1 Meridian Energy Limited v Southland District Council [2014] NZHC 3178.

required for meeting the operational needs of the power station in 1963 and not merely the work that was discussed between the parties.

[5]      Meridian responded by suggesting the following declarations:

(a)      Section 9(3) of the Resource Management Act 1991 does not apply to land use activities that are necessary or requisite to operate the Manapouri Power Station and associated works pursuant to s 4 of the Manapouri – Te Anau Development Act 1963; and

(b)Resource consent is not required for the upgrade of the ventilation system at the Manapouri Power Station that was subject of Meridian Energy Limited’s May 2013 resource consent application.

(emphasis added)

Resolution

[6]      A declaration to the effect that s 9(3) does not apply to land use activities that are necessary or requisite to operate the Manapouri Power Station and associated works  pursuant  to  s 4  of  the  Manapouri  –  Te Anau  Development  Act  1973  is unobjectionable. My decision was premised on the inclusion of associated works – see  [1]  of  the  judgment.  In  any  event,  provided  those  works  are  necessary  or requisite to operate the Manapouri Power Station, they fall within the ambit of s 4.

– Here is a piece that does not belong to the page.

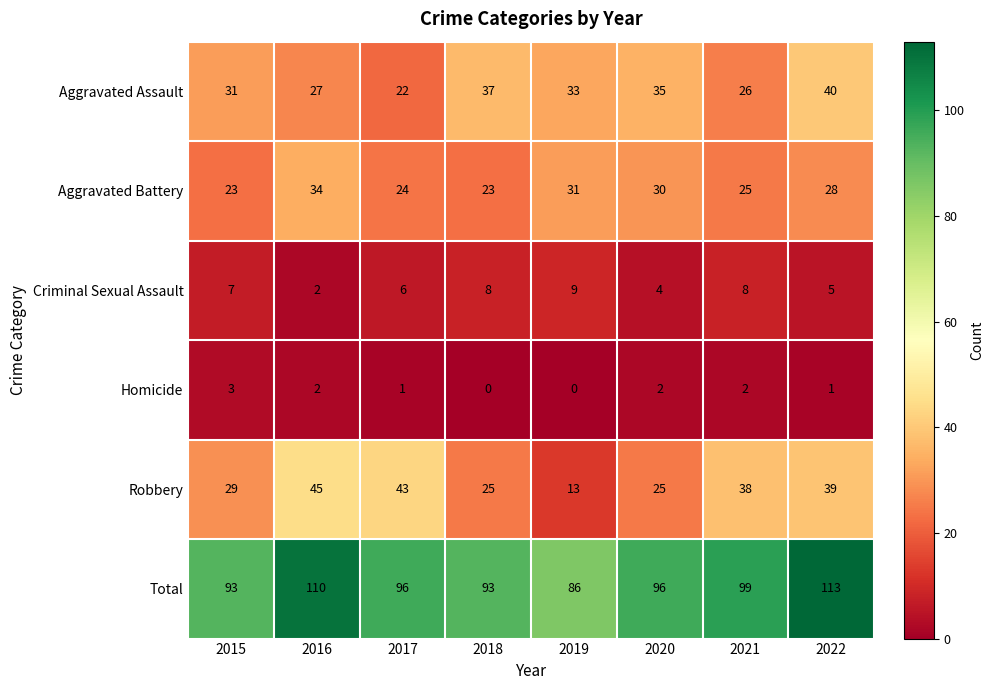

Which series changed the most between 2019 and 2021?

Robbery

[7]      The second proposed declaration is more problematic. I apprehend this has come  into  focus  because  of  the  observation  at  [54]  of  my judgment.  In  short, paragraph [54] records my view that the need for the ventilation shaft should be re- examined in light of the Crown’s commitment to sustainable management. Meridian has now done that and confirms its view that the works are necessary.

[8]      The declaration sought by Meridian in effect requires the Court to form a view and to declare that the works identified in the resource consent are in fact necessary and requisite. SDC accepted that the works were necessary for the purpose of a declaration about the scope of s 9 RMA, but requires clarity as to the scope of

the works for the purpose of a declaration that they are in fact necessary. I agree. The declaratory judgment procedure is not suitable when the subject matter of the declaration is unclear or when there is a factual dispute.2    Meridian has sought to address this issue by framing the description of the works, ironically, by reference to a resource consent application for the ventilation shaft. I am prepared to make the declaration on this basis provided there is no dispute about it. If there is a dispute about it, then the proper course is to treat Meridian’s assessment of necessity as lawfully  made  until  set  aside  by  way  of  judicial  review  in  light  of  orthodox

principles of review.  For completeness nothing in paragraph [54] of my judgment should be taken to suggest a reviewable error.

[9]      Accordingly, I make the following declaration for the purpose of the sealing of the judgment:

(a)      Section 9(3) of the Resource Management Act 1991 does not apply to land use activities that are necessary or requisite to operate the Manapouri Power Station and associated works pursuant to s 4 of the Manapouri – Te Anau Development Act 1963.

[10]     I am also prepared to make the following declaration provided that there is no dispute about it:

(b)Resource consent is not required for the upgrade of the ventilation system at the Manapouri Power Station that was subject of Meridian Energy Limited’s May 2013 resource consent application.

[11]     If the parties are unable to agree, then I grant leave for either party to seek a teleconference before me for the purpose of final resolution within five working

days. Failing that, judgment is to be sealed in respect of the first declaration at [9].

2      New Zealand Insurance Co Ltd v Prudential Assurance Co Ltd [1976] 1 NZLR 84 (CA) at 85.